La théorie de la valeur travail implique que les travailleurs productifs formellement employés sous le capitalisme sont positionnés d’une manière qui leur confère une forme puissante et spécifique de classe de pouvoir collectif et d’influence (la grève, par exemple, ou l’occupation d’usine). Une conclusion similaire peut, je pense, être tirée à propos de la classe mondiale des travailleurs de la reproduction et des paysans, non rémunérés et employés de manière informelle (les petits agriculteurs et les travailleurs sociaux du monde). Alors que les premiers seront souvent poussés à défendre leurs intérêts matériels en luttant pour conditions de travail (la relation capital-travail), ce dernier sera souvent poussé à défendre ses intérêts matériels en luttant pour conditions de vie (la relation capital-nature).

En pratique, bien entendu, ces deux luttes sont indissociables. Comme l’écrit le marxiste écologique John Bellamy Foster : « Si l’humanité veut survivre et prospérer à l’ère anthropocène, ce sera grâce au développement d’un prolétariat environnemental s’engageant simultanément dans les domaines de la production/reproduction sociale et de l’environnement, réunissant les exploités. et les populations marginalisées dans tous les domaines. Dans Capitale, tome 1Marx lui-même encourageait l’organisation et la « coopération entre salariés et chômeurs afin de détruire ou d’affaiblir les effets destructeurs » de l’accumulation du capital sur la vie de chaque couche du prolétariat.

Une société capitaliste, avec ses « crises de sous-production » environnementales récurrentes (créées par l’épuisement des ressources naturelles bien plus rapidement qu’elles ne peuvent être reconstituées), facilite elle-même le développement d’une conscience écologique de la classe ouvrière. Comme l’a rappelé Oscar Olivera, syndicaliste et éminent participant à la guerre de l’eau de Cochabamba en 2009 et 2010, dans une interview dix ans plus tard : « La lutte pour l’eau m’a donné une vision beaucoup plus large de la lutte syndicale. Il ne s’agit plus seulement d’objectifs économiques, mais plutôt d’une lutte pour la vie et d’un cadre beaucoup plus large.» Et, comme Foster l’observe ailleurs :

Partout, la lutte de classe pour la production converge avec des luttes de classe pour la justice environnementale concernant la nourriture, l’air, l’eau et les conditions de reproduction sociale et écologique. La résistance mondiale des communautés autochtones, ainsi que des paysans producteurs de subsistance, à l’accaparement croissant des terres associé à l’accélération de la capitalisation [i.e., financialization and monopolization] de la nature est l’un des développements les plus importants de notre époque.

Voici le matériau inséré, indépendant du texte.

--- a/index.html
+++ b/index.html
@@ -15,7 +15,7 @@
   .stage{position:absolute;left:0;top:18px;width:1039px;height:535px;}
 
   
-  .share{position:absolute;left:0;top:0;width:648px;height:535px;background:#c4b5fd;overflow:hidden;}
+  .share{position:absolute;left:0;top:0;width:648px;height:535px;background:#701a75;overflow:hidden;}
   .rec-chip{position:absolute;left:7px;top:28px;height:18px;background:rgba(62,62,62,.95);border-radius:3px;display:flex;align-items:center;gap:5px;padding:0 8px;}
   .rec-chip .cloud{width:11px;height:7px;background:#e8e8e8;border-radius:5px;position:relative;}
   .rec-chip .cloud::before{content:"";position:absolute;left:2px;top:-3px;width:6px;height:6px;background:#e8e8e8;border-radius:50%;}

Les luttes pour les ressources nécessaires à la satisfaction des besoins humains matériels et universels – y compris un accès sûr et fiable à une alimentation, à l’eau, à l’air, à l’énergie, au logement, aux soins de santé et à l’éducation démarchandisés – ne parviendront pas, à elles seules, à réparer comme par magie tous les autres problèmes sociaux. problème. De telles luttes ont cependant le potentiel de maximiser l’efficacité de toutes les autres luttes sociales. Les luttes pour les conditions de vie sont, en fin de compte, des luttes pour défendre les conditions nécessaires à la lutte elle-même.

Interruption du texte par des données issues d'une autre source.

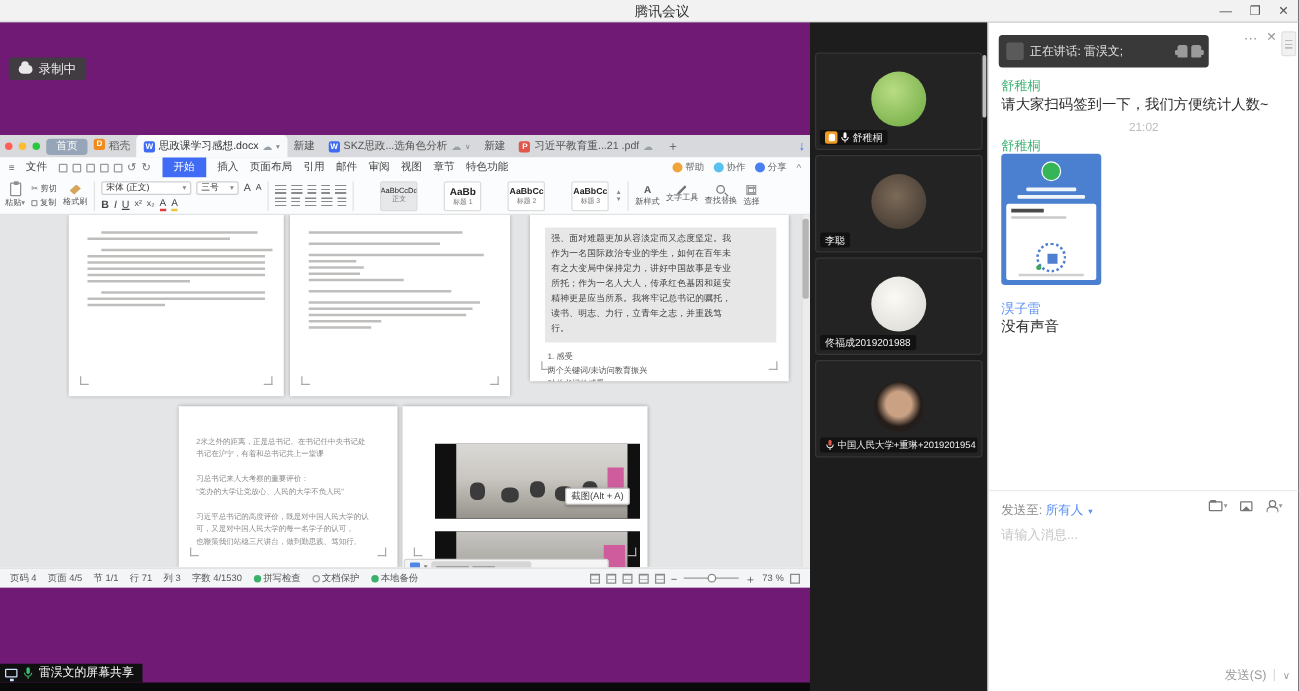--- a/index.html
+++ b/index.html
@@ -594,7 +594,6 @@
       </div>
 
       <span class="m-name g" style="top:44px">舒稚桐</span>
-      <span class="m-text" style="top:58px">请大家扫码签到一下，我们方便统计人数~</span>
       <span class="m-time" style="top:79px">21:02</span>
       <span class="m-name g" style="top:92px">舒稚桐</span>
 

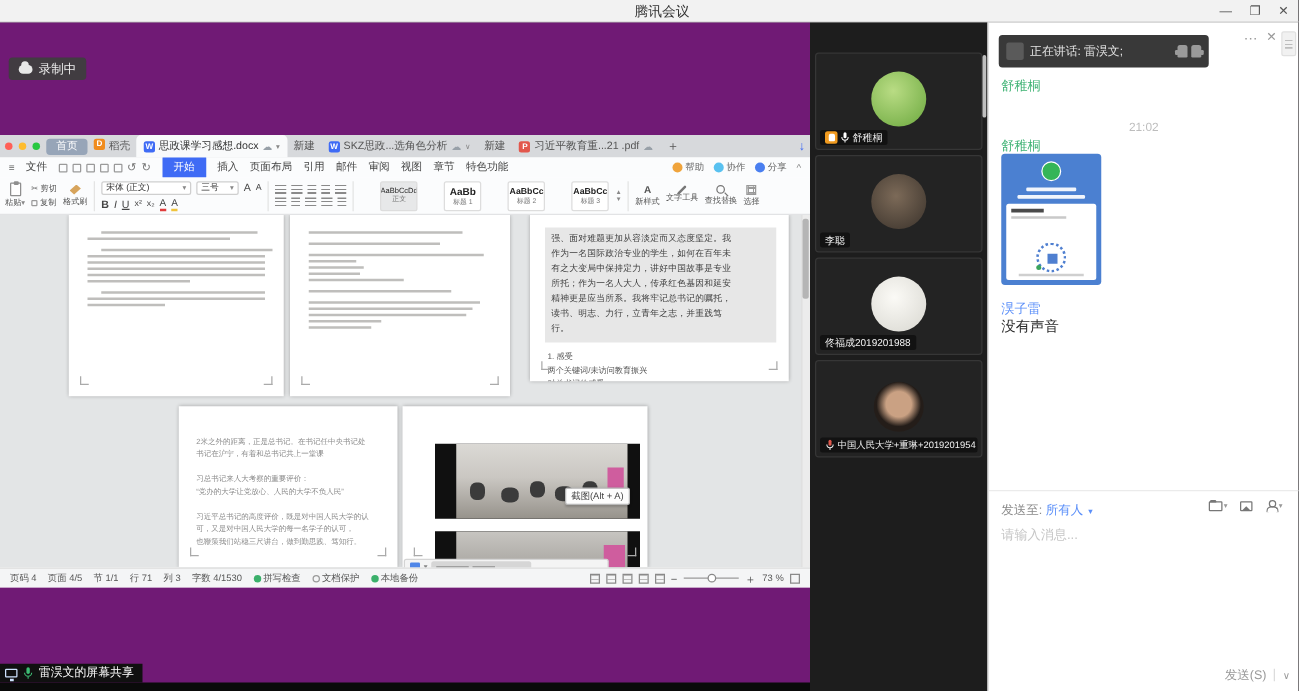--- a/index.html
+++ b/index.html
@@ -22,7 +22,7 @@
   .rec-chip .lbl{font-size:10px;color:#efefef;white-space:nowrap;}
 
   
-  .wps{position:absolute;left:0;top:90px;width:648px;height:362px;background:#fff;overflow:hidden;}
+  .wps{position:absolute;left:0;top:90px;width:648px;height:362px;background:#fff;overflow:hidden;border-radius:25px;}
   .wps-tabbar{position:absolute;left:0;top:0;width:648px;height:18px;background:#d7d9dc;display:flex;align-items:center;padding:0 4px;gap:5px;overflow:hidden;}
   .dot{width:6px;height:6px;border-radius:50%;}
   .tab-home{height:13px;background:#97a5b8;color:#fff;font-size:8.5px;border-radius:3px;padding:0 8px;display:flex;align-items:center;}

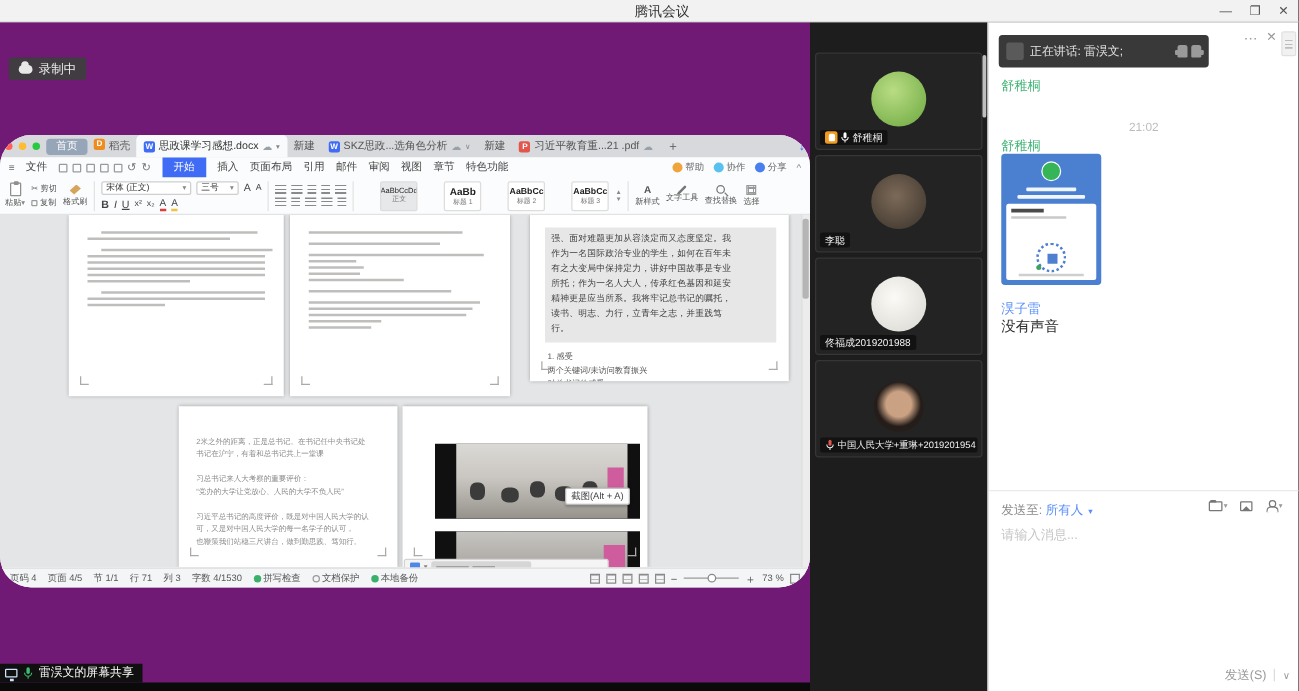--- a/index.html
+++ b/index.html
@@ -532,6 +532,22 @@
 
     <div class="plist">
 
+      <div class="ptile video">
+        <div class="shelfL"></div>
+        <div class="shelfR"></div>
+        <div class="midwall"></div>
+        <div class="hair"></div>
+        <div class="face"></div>
+        <div class="shirt"></div>
+        <div class="badge">
+          <svg class="mic" width="8" height="10" viewBox="0 0 12 14">
+            <rect x="4.2" y="0.8" width="3.6" height="7" rx="1.8" fill="#3dbd74"></rect>
+            <path d="M2.2 6.5a3.8 3.8 0 0 0 7.6 0" fill="none" stroke="#3dbd74" stroke-width="1.2"></path>
+            <line x1="6" y1="10.6" x2="6" y2="13" stroke="#3dbd74" stroke-width="1.2"></line>
+          </svg>
+          <span class="nm">雷淏文</span>
+        </div>
+      </div>
 
       <div class="ptile">
         <div class="av" style="width:44px;height:44px;background:radial-gradient(circle at 40% 35%,#b9dc84,#6ba83e)"></div>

Et la lutte des classes ascendante, en particulier, sera inefficace sans une compréhension critique de la nature des outils et des technologies que les classes populaires ont l’intention d’inventer, de réutiliser ou de saboter. « Il ne suffit pas que les travailleurs se plaignent du patron », comme l'écrit Thomas R. Bates. «Ils doivent se rendre meilleurs que le patron, non seulement dans leur conduite morale, mais aussi dans leur savoir-faire technique.»